>>>
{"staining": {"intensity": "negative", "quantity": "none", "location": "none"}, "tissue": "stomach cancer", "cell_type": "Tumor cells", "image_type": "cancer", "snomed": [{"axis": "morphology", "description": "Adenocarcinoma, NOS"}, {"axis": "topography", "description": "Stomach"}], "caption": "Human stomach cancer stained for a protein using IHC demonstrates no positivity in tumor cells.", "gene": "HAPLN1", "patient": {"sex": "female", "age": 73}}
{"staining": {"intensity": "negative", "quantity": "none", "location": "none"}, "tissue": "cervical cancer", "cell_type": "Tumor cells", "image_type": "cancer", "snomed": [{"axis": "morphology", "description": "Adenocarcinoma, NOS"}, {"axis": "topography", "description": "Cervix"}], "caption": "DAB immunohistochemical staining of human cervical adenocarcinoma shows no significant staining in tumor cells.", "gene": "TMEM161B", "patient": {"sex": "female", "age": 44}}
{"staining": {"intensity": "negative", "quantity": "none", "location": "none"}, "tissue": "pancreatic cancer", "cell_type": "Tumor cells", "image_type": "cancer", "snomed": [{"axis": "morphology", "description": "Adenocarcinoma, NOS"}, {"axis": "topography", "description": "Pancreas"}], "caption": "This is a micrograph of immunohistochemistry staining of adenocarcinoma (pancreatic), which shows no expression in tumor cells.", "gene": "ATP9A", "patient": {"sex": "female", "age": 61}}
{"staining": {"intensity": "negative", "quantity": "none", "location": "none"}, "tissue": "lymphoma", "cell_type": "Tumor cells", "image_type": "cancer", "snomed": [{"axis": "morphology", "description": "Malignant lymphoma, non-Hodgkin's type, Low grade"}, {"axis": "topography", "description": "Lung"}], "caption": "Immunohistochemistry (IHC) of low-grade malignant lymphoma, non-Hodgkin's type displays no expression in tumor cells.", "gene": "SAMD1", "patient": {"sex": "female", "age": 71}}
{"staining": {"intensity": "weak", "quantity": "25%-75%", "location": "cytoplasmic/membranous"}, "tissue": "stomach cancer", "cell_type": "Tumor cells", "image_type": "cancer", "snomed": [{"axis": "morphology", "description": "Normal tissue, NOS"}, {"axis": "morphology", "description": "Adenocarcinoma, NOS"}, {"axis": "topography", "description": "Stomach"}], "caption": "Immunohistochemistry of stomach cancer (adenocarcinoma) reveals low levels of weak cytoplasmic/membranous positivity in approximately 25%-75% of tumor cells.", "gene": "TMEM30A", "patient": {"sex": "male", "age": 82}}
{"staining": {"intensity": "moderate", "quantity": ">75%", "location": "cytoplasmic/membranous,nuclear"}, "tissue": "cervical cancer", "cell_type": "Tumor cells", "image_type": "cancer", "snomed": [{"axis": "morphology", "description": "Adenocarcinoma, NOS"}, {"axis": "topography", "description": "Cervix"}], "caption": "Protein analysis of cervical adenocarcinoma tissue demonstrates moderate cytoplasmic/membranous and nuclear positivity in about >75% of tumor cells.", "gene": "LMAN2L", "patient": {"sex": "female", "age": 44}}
<<<
Every line of the listing above should be copied word for word.

* _Result_:
{"staining": {"intensity": "negative", "quantity": "none", "location": "none"}, "tissue": "stomach cancer", "cell_type": "Tumor cells", "image_type": "cancer", "snomed": [{"axis": "morphology", "description": "Adenocarcinoma, NOS"}, {"axis": "topography", "description": "Stomach"}], "caption": "Human stomach cancer stained for a protein using IHC demonstrates no positivity in tumor cells.", "gene": "HAPLN1", "patient": {"sex": "female", "age": 73}}
{"staining": {"intensity": "negative", "quantity": "none", "location": "none"}, "tissue": "cervical cancer", "cell_type": "Tumor cells", "image_type": "cancer", "snomed": [{"axis": "morphology", "description": "Adenocarcinoma, NOS"}, {"axis": "topography", "description": "Cervix"}], "caption": "DAB immunohistochemical staining of human cervical adenocarcinoma shows no significant staining in tumor cells.", "gene": "TMEM161B", "patient": {"sex": "female", "age": 44}}
{"staining": {"intensity": "negative", "quantity": "none", "location": "none"}, "tissue": "pancreatic cancer", "cell_type": "Tumor cells", "image_type": "cancer", "snomed": [{"axis": "morphology", "description": "Adenocarcinoma, NOS"}, {"axis": "topography", "description": "Pancreas"}], "caption": "This is a micrograph of immunohistochemistry staining of adenocarcinoma (pancreatic), which shows no expression in tumor cells.", "gene": "ATP9A", "patient": {"sex": "female", "age": 61}}
{"staining": {"intensity": "negative", "quantity": "none", "location": "none"}, "tissue": "lymphoma", "cell_type": "Tumor cells", "image_type": "cancer", "snomed": [{"axis": "morphology", "description": "Malignant lymphoma, non-Hodgkin's type, Low grade"}, {"axis": "topography", "description": "Lung"}], "caption": "Immunohistochemistry (IHC) of low-grade malignant lymphoma, non-Hodgkin's type displays no expression in tumor cells.", "gene": "SAMD1", "patient": {"sex": "female", "age": 71}}
{"staining": {"intensity": "weak", "quantity": "25%-75%", "location": "cytoplasmic/membranous"}, "tissue": "stomach cancer", "cell_type": "Tumor cells", "image_type": "cancer", "snomed": [{"axis": "morphology", "description": "Normal tissue, NOS"}, {"axis": "morphology", "description": "Adenocarcinoma, NOS"}, {"axis": "topography", "description": "Stomach"}], "caption": "Immunohistochemistry of stomach cancer (adenocarcinoma) reveals low levels of weak cytoplasmic/membranous positivity in approximately 25%-75% of tumor cells.", "gene": "TMEM30A", "patient": {"sex": "male", "age": 82}}
{"staining": {"intensity": "moderate", "quantity": ">75%", "location": "cytoplasmic/membranous,nuclear"}, "tissue": "cervical cancer", "cell_type": "Tumor cells", "image_type": "cancer", "snomed": [{"axis": "morphology", "description": "Adenocarcinoma, NOS"}, {"axis": "topography", "description": "Cervix"}], "caption": "Protein analysis of cervical adenocarcinoma tissue demonstrates moderate cytoplasmic/membranous and nuclear positivity in about >75% of tumor cells.", "gene": "LMAN2L", "patient": {"sex": "female", "age": 44}}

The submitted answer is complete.